NM: I find that I lack harmonics in modern singing. It may be exact and there may be phenomenal top notes. They may have big sounds but when I go back to the golden era and I remember singing with them like Piero Capuccuilli and Ruggero Raimondi, there was a maximum stretch of the chord that created that vibrant sound. Today singers do not have the right approach to technique and the vocal cords are not challenged the way mother nature wants them. They are challenged in a mechanical way. So instead of trying to function every muscle in their body, they don’t understand how to balance the sound. The abdomen becomes very stiff. I think we lost it in the modern technique because orchestras have also become bigger and they create bigger sounds. They don’t accompany anymore and they have become more like soloists. Few conductors nowadays know what they are doing. I don’t only fault the singers because a lot of things are not right.

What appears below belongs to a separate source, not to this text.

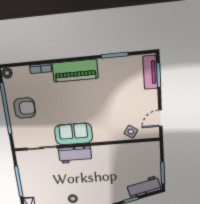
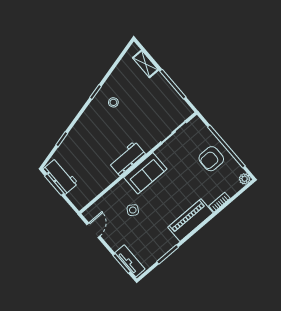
side table: (131, 132) -> (133, 210), moved
sofa: (74, 134) -> (145, 173), moved
workbench: (75, 155) -> (127, 158), moved
workbench: (144, 187) -> (61, 176), moved, turned -76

You need extreme focus and concentration. I see that in the recordings of the past like with Mario del Monaco because that sound was extremely focused. I also love hearing those recordings because I find them more caressing and loving instead of just a deliverance that is waiting for a top note or something like it. I don’t see life in some of the singers of today. There is no glitter in their eyes that is telling me that it is from within or within their guts.

If you look at the old school, the maestro vocalized them for six months and did not let them sing anything. It was just vocalize. What we are seeing now is singers singing repertoire that is pushed too fast. Some singers are given something like Aida so quickly because they have big voices. But I always look at what else they can do. They can still do Nedda and Mimi with their voice. You have to understand the voice properly to be able to guide the young singer.

OW: Is directing something you would do in the future?

NM: I have done one production because I wanted to try my hand at it. I am good at making movements but I do not have the originality of ideas. But I can move people. I love it. So if there was a desire for it, I would love to help a producer. So he has the genius and I can adapt the singers of how the voice and body can connect to his ideas. I would love to collaborate like that.

OW: Will you continue Masterclasses?

NM: I love doing masterclasses and I will continue doing that. I like to call myself a master because I look after everything. I am not a teacher. I am a master because if something tells me “dolore,” my body instinctively goes into a pain in my body. Some people who are singing don’t know what the word means. I usually get them in the words and I pick the words that are unusual to see if they have done the research. And half of them don’t know. They just translate to have a general idea and they go to the poetical idea of it. And as a result, they don’t quite get the flavor. Sometimes I say to them and ask them about the dynamics or musical phrases. And they don’t understand. These are the things that should be taught but not in isolation. People go to theater classes in isolation and they learn how to act but it’s not in tandem with the music. They don’t learn to feel the role.

When I was singing, we would have a producer and we would do the role and then we would have to repeat it and we would have to find what he wanted. We had to feel it. You can not spoon-feed it. The conservatories are to blame because they do not understand it and they give you so little time.

OW: What is next in this phase of your life?

NM: I still want to look after my artists and I will be more selective because I love to see my artists blossom. I will do some things that I could not do in my career. I don’t want to wake up anymore and see if my voice is there. Instead, I want to read more and I want to spend more time with my husband and my son. I don’t want anymore projects but I do want my voice and legacy to remain so I will be active on social media. Most importantly I am staying open to life and it feels liberating.